As a University of Birmingham student, you will be joining the academic elite and will have the privilege of learning from world-leading experts, as well as your peers. From the outset you will be encouraged to become an independent and self-motivated learner. We want you to be challenged and will encourage you to think for yourself.

Course delivery

We offer a combination of evening and weekend classes which are designed to accommodate working professionals and those who choose to study full-time.

Our draft timetable for full-time and part-time students is designed to deliver teaching evenings from 18:00-21:00 on selected days during the week (Monday - Friday) and on Saturdays and Sundays from 10:00-17:00. Each module is block taught over 3 weeks. Full-time students can enrol in four modules per semester, and part-time can enrol in two modules per semester.
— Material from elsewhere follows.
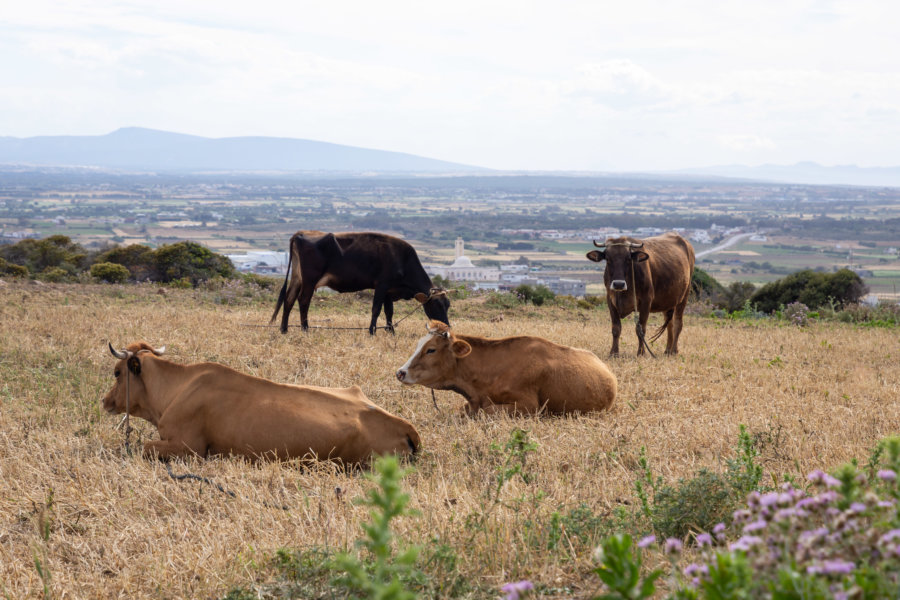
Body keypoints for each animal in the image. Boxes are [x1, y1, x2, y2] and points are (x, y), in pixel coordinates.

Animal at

Please note that the example timetable is to be used as a guide and is subject to change. Our term dates are also available online. For further information, please contact the Programme Director, Dr Mohamed El-Hadidi

View example timetable for MSc Bioinformatics (PDF 95KB)

You will have access to a comprehensive support system that will assist and encourage you, including personal tutors who can help with both academic and welfare issues.

Lead the future of health services innovation

Between 2020 and 2027 the global bioinformatics market is expected to grow by 13.4% (compound annual growth rate),1 as bioinformatics and data science become key drivers for new clinical and biological services.

Led by active researchers in bioinformatics and linked to institutions and partnerships globally, the programme content is grounded in the real world. This helps you develop the practical skills you need to further your career in this expanding area of expertise.

After graduating, a large proportion of students go on to study a PhD or undertake research for pharmaceutical companies, governmental institutions and medical publications. Other potential roles for graduates include bioinformatician, bioinformatics analyst, pharmaceutical scientist, biostatistician, medical data scientist and medical AI architect.

Unlock your career in bioinformatics

We want to ensure that you can progress in this competitive environment and have designed our course  with a practical approach and cross-disciplinary subject matter. It is this experience that will give you a commanding position when it comes to taking advantage of the career opportunities available in this growing area. 

Your University of Birmingham Degree

Your University of Birmingham degree is evidence of your ability to succeed in a demanding academic environment. Employers target our students for their drive, diversity, communication and problem-solving skills, their team-working abilities, and cultural awareness, and our graduate employment statistics have continued to climb at a rate well above national trends.